WHAT IS BEING ASKED:
State how many lines in the material below contain the string "Example", where case counts. Reply with the number only.

Data items:
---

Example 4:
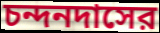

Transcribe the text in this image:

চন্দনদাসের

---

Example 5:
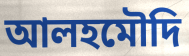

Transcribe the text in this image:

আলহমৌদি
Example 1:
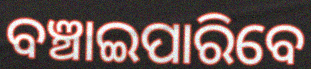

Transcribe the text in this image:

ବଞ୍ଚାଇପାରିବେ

---

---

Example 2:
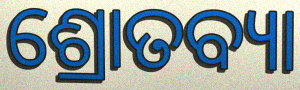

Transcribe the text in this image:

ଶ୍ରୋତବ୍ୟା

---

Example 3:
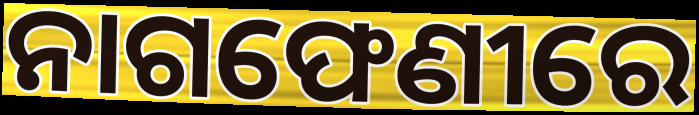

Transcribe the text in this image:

EXPECTED ANSWER:
5